Fall risk assessments are crucial for preventative care in older adults. However, the demands of clinical practice require an accurate and time-efficient method. The U.S Centers for Disease Control and Prevention (CDC) has implemented a fall risk checklist through the Stopping Elderly Accidents, Deaths, and Injuries (STEADI) initiative. However, the STEADI checklist might cost clinicians more time than expected, as some patients initially classified as high risk for falling may not actually be at high risk. This leads to unnecessary follow-up assessments. In this study, we compared the STEADI checklist to direct measures of postural sway (balance) using the BTrackS system and fear of falling using the Short FES-I survey to determine how they differed in classifying community-dwelling older adults as high versus low fall risk. Our results show that the STEADI checklist classifies older adults as high risk more frequently than the BTrackS and Short FES-I. Considering that the follow-up assessments for a high-risk classification by the STEADI checklist include a balance test, we suggest that combining a balance test such as the BTrackS with a questionnaire or checklist may yield better screening outcomes and accurately identify high-risk individuals in a timely manner.
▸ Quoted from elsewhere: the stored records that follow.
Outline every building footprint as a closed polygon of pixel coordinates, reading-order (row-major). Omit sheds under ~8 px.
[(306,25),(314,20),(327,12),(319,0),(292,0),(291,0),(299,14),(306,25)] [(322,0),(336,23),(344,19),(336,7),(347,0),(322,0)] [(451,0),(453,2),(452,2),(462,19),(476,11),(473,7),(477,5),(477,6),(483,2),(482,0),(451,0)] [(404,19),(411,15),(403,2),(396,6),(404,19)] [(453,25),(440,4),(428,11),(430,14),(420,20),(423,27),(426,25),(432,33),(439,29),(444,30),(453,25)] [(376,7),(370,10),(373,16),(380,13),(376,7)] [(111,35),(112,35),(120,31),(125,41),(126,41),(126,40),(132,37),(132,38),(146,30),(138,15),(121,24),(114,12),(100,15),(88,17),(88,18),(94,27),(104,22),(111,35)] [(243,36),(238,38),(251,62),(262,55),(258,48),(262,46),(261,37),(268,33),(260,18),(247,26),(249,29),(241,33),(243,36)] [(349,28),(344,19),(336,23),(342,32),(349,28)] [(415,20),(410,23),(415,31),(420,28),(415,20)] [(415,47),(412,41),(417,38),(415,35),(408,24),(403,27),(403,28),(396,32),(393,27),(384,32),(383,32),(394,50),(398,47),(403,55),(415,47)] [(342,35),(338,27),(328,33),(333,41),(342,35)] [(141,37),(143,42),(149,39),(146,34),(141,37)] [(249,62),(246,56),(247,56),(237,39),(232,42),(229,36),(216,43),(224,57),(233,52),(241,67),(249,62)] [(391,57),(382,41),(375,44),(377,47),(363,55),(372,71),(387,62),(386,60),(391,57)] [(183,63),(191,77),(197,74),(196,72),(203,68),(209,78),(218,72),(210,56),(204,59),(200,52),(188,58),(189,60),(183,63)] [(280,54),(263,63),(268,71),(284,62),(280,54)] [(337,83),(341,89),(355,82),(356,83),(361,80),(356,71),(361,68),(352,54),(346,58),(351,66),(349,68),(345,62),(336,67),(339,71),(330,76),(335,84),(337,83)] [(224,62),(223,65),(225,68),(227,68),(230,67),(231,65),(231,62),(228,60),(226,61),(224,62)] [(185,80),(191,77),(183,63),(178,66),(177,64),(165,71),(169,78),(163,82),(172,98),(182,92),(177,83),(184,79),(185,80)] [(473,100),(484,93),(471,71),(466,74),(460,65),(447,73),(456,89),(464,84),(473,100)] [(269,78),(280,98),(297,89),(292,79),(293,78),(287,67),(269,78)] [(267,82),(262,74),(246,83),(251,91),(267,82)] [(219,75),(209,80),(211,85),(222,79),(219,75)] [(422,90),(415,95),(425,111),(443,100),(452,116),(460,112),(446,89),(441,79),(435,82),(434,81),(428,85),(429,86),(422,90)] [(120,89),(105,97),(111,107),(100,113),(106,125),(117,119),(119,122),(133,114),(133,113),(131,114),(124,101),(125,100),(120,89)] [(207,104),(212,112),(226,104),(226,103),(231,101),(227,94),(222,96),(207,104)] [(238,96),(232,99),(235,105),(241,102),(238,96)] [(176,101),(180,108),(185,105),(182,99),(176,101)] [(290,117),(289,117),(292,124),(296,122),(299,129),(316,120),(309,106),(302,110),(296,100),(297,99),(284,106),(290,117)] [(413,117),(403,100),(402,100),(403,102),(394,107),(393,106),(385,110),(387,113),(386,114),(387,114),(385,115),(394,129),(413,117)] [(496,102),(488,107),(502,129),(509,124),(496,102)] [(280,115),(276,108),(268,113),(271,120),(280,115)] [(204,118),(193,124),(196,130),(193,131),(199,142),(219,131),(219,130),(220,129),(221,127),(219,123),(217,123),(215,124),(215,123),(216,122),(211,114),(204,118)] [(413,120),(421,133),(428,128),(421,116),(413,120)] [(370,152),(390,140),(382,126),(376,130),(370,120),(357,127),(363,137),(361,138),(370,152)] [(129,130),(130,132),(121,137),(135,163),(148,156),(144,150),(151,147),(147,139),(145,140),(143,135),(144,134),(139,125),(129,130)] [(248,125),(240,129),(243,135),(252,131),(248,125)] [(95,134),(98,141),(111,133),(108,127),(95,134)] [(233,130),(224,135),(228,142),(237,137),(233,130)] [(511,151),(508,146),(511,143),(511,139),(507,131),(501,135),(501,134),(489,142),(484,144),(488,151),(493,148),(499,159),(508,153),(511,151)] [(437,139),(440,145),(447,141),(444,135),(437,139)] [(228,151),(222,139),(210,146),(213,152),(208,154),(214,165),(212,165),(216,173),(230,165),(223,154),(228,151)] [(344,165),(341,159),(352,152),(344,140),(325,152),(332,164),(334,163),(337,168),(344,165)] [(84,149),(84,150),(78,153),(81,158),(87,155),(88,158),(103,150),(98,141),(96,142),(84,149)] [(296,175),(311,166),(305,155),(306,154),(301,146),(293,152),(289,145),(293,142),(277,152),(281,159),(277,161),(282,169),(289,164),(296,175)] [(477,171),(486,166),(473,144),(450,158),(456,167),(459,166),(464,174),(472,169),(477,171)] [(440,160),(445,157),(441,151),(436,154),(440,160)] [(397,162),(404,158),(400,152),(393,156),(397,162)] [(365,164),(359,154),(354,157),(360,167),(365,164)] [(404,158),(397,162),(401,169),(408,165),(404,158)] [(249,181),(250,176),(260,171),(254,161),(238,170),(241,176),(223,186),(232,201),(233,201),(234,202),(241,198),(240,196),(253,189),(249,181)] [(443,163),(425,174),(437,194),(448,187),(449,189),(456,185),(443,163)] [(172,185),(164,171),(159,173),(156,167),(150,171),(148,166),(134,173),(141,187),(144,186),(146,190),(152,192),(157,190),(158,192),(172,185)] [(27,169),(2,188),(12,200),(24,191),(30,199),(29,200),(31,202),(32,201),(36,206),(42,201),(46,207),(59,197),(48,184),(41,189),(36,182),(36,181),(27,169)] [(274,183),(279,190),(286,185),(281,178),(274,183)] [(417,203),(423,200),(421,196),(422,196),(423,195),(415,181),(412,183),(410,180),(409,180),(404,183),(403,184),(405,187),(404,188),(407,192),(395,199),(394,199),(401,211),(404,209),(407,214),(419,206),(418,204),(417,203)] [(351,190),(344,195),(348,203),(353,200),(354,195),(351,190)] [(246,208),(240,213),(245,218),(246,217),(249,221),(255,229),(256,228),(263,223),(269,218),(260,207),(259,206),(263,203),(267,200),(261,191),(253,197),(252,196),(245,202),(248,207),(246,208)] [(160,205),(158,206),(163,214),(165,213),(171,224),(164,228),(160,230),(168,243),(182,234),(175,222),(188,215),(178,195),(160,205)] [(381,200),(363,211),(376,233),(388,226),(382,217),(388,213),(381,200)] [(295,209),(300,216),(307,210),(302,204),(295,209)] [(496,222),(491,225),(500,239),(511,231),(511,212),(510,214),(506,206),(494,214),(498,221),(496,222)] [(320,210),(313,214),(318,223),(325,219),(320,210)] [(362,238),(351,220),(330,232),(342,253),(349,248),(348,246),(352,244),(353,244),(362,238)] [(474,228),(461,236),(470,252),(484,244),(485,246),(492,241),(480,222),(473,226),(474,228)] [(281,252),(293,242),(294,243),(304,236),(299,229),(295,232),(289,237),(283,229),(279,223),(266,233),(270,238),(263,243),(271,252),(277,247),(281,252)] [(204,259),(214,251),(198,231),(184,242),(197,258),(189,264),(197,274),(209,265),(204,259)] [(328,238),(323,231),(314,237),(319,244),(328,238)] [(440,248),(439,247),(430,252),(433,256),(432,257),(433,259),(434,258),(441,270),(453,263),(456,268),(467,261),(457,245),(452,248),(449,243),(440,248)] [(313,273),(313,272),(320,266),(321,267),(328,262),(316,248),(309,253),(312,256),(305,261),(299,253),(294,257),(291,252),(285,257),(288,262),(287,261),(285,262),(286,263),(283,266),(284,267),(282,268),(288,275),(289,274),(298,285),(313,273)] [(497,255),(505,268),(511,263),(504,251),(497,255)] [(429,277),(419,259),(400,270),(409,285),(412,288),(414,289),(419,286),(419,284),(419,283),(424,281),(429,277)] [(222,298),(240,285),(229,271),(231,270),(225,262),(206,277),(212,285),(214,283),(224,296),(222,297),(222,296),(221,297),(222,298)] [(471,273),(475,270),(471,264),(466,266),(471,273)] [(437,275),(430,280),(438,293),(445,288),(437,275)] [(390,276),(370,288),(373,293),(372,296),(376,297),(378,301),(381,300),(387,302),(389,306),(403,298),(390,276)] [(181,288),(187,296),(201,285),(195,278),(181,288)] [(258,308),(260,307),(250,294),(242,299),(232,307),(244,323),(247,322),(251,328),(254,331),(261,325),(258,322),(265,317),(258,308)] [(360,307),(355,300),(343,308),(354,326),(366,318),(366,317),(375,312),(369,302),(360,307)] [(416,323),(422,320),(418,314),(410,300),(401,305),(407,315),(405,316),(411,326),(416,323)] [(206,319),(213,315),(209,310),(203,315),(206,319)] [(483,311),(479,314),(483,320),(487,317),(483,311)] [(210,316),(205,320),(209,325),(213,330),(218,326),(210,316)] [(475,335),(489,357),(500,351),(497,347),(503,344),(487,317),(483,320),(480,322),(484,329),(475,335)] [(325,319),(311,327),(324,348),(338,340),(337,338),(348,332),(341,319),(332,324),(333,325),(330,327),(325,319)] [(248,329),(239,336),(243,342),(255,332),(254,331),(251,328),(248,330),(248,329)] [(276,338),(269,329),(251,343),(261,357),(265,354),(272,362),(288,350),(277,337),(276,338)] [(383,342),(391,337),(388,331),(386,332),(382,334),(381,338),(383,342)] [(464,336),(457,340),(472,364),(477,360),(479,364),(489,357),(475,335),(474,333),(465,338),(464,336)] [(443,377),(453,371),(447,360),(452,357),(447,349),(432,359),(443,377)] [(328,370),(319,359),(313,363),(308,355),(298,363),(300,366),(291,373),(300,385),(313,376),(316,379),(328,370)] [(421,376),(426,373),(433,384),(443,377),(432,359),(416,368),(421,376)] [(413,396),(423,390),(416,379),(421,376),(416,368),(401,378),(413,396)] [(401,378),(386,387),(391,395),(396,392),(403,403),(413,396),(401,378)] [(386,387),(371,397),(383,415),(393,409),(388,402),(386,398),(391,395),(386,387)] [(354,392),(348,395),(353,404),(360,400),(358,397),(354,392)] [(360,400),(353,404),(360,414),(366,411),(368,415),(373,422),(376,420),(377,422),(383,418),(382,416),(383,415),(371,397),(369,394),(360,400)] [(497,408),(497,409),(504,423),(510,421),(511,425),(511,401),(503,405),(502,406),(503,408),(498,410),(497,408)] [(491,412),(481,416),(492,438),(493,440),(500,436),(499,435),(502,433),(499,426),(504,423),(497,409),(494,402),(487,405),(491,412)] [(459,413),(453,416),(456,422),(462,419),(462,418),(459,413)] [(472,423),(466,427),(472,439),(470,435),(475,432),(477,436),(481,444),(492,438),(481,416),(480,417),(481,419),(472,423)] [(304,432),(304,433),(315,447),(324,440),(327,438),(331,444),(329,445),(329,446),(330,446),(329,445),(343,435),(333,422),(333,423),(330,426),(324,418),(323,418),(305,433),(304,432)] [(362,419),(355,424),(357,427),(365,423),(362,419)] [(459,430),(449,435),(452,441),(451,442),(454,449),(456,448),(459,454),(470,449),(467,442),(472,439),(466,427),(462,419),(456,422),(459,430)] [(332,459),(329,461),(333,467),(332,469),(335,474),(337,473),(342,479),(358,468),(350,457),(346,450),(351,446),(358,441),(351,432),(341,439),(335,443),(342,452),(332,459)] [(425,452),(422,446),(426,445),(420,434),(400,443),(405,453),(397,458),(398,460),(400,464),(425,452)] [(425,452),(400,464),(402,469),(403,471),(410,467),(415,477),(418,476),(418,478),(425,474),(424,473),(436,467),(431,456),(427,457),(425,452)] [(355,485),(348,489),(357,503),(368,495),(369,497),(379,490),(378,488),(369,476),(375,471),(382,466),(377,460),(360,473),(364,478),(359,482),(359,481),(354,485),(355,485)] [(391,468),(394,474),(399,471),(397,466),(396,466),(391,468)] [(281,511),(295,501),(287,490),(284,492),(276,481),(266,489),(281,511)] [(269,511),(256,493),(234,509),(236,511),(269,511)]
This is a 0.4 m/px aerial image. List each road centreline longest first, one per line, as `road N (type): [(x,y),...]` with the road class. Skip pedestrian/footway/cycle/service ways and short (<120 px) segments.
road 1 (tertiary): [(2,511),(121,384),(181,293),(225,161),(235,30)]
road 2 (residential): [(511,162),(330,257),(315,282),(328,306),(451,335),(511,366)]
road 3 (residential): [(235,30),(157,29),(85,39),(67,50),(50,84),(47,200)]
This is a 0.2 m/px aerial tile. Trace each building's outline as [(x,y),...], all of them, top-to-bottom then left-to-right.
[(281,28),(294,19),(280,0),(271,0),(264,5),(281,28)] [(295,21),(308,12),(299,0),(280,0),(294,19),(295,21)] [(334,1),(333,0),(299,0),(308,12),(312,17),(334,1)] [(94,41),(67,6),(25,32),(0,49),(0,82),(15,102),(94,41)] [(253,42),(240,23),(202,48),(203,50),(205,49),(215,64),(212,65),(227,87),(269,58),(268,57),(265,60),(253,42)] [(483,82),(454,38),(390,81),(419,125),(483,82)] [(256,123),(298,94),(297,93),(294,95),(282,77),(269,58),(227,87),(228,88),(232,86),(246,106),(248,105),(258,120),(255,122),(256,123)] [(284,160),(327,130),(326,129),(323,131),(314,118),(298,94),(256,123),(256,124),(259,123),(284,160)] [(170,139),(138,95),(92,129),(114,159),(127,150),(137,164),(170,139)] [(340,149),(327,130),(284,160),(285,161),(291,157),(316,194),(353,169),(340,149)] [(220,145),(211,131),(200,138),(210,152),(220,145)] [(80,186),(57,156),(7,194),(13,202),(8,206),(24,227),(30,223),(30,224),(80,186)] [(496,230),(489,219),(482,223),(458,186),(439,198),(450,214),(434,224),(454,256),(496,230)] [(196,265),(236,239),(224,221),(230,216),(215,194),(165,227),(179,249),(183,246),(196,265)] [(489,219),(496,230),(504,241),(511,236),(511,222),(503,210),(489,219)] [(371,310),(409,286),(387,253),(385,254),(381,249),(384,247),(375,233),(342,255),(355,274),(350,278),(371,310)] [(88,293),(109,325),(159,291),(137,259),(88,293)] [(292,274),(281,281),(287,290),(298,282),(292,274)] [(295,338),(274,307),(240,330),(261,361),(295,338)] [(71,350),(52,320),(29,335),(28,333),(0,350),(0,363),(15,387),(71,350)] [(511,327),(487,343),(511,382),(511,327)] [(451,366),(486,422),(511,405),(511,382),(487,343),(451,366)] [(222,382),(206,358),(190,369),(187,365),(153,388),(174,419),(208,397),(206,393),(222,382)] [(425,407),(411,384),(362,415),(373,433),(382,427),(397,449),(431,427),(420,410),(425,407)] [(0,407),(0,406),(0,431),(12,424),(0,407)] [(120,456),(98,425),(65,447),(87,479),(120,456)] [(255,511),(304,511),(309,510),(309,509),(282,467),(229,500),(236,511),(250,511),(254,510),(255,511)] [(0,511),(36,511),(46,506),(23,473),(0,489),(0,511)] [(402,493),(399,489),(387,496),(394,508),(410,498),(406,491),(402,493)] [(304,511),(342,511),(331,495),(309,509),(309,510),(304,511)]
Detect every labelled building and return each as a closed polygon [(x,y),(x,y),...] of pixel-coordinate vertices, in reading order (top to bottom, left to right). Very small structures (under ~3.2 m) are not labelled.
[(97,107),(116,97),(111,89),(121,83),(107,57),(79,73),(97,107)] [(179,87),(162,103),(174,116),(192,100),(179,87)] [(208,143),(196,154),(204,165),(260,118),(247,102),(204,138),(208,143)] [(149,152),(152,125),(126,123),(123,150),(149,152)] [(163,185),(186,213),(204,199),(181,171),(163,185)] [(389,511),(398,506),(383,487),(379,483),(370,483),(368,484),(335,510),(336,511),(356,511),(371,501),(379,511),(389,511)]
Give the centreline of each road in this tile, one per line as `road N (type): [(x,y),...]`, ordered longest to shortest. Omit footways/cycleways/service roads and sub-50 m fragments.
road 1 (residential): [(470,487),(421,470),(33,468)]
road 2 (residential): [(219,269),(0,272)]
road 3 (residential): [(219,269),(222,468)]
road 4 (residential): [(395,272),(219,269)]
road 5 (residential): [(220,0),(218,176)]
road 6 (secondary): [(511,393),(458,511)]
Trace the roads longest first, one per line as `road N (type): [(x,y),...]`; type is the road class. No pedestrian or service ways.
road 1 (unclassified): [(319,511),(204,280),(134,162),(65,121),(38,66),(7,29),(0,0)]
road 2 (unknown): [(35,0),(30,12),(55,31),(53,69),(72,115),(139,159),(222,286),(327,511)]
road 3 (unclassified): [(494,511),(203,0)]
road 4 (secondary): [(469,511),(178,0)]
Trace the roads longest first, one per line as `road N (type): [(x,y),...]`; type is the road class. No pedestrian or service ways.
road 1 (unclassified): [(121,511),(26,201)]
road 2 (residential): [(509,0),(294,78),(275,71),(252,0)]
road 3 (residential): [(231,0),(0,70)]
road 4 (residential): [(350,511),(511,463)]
Further research is needed to determine the effectiveness of this combination and to establish a true gold standard method for fall risk appraisal.

Data Sharing Statement

The deidentified data that support the findings of this study are available from the corresponding author, LT, upon reasonable request.

Disclosure

KL, AB, and JRS received financial support from the National Institutes of Health under supplemental Grant number 3R01MD018025-02S1. JRS, ET, NL, JP, RX and LT received financial support from the National Institute on Aging (R03AG06799), the National Institute on Minority Health and Health Disparities (R01MD018025) and the Office of the Director, Chief Officer for Scientific Workforce Diversity (COSWD) Office (3R01MD018025-02S1) of the National Institutes of Health. LT also received support from the National Science Foundation (NSF2222662). DHF has no conflicts of interest to report. The content is solely the responsibility of the authors and does not necessarily represent the official views of the National Institutes of Health.

Additional information

Funding

This work was supported by the National Institute on Aging under Grant R03AG06799; the National Institute on Minority Health and Health Disparities under Grant R01MD018025; and the Office of the Director, Chief Officer for Scientific Workforce Diversity, Office the National Institutes of Health under supplemental Grant number 3R01MD018025-02S1.